WRITTEN TASK: Reproduce each of the following items word for word.

ENTRIES PROVIDED:
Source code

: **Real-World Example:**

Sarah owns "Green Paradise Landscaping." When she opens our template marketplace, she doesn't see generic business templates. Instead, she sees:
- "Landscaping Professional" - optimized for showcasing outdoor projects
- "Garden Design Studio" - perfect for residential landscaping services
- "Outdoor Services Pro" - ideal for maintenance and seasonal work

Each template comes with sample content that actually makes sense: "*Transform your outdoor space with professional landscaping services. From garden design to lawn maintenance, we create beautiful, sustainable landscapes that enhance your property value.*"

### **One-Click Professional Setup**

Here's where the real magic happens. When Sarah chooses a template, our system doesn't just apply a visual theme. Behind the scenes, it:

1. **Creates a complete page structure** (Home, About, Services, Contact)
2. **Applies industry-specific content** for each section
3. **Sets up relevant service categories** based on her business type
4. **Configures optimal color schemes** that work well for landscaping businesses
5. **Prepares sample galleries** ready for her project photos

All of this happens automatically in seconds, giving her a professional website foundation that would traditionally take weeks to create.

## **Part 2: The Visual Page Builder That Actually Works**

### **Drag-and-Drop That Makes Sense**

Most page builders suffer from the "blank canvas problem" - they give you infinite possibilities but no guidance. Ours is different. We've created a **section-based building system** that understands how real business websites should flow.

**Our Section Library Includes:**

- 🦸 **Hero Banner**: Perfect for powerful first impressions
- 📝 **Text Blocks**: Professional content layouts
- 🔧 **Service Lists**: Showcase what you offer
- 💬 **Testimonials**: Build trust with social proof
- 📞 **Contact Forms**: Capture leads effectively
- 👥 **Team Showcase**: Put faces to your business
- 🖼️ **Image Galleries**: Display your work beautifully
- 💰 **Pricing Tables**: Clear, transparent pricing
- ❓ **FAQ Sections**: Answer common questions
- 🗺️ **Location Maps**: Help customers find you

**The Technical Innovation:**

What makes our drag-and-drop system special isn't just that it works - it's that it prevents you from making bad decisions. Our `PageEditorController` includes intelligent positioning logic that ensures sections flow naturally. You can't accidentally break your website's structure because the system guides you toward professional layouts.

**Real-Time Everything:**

RESULT FOR THIS TASK:
Source code

: **Real-World Example:**

Sarah owns "Green Paradise Landscaping." When she opens our template marketplace, she doesn't see generic business templates. Instead, she sees:
- "Landscaping Professional" - optimized for showcasing outdoor projects
- "Garden Design Studio" - perfect for residential landscaping services
- "Outdoor Services Pro" - ideal for maintenance and seasonal work

Each template comes with sample content that actually makes sense: "*Transform your outdoor space with professional landscaping services. From garden design to lawn maintenance, we create beautiful, sustainable landscapes that enhance your property value.*"

### **One-Click Professional Setup**

Here's where the real magic happens. When Sarah chooses a template, our system doesn't just apply a visual theme. Behind the scenes, it:

1. **Creates a complete page structure** (Home, About, Services, Contact)
2. **Applies industry-specific content** for each section
3. **Sets up relevant service categories** based on her business type
4. **Configures optimal color schemes** that work well for landscaping businesses
5. **Prepares sample galleries** ready for her project photos

All of this happens automatically in seconds, giving her a professional website foundation that would traditionally take weeks to create.

## **Part 2: The Visual Page Builder That Actually Works**

### **Drag-and-Drop That Makes Sense**

Most page builders suffer from the "blank canvas problem" - they give you infinite possibilities but no guidance. Ours is different. We've created a **section-based building system** that understands how real business websites should flow.

**Our Section Library Includes:**

- 🦸 **Hero Banner**: Perfect for powerful first impressions
- 📝 **Text Blocks**: Professional content layouts
- 🔧 **Service Lists**: Showcase what you offer
- 💬 **Testimonials**: Build trust with social proof
- 📞 **Contact Forms**: Capture leads effectively
- 👥 **Team Showcase**: Put faces to your business
- 🖼️ **Image Galleries**: Display your work beautifully
- 💰 **Pricing Tables**: Clear, transparent pricing
- ❓ **FAQ Sections**: Answer common questions
- 🗺️ **Location Maps**: Help customers find you

**The Technical Innovation:**

What makes our drag-and-drop system special isn't just that it works - it's that it prevents you from making bad decisions. Our `PageEditorController` includes intelligent positioning logic that ensures sections flow naturally. You can't accidentally break your website's structure because the system guides you toward professional layouts.

**Real-Time Everything:**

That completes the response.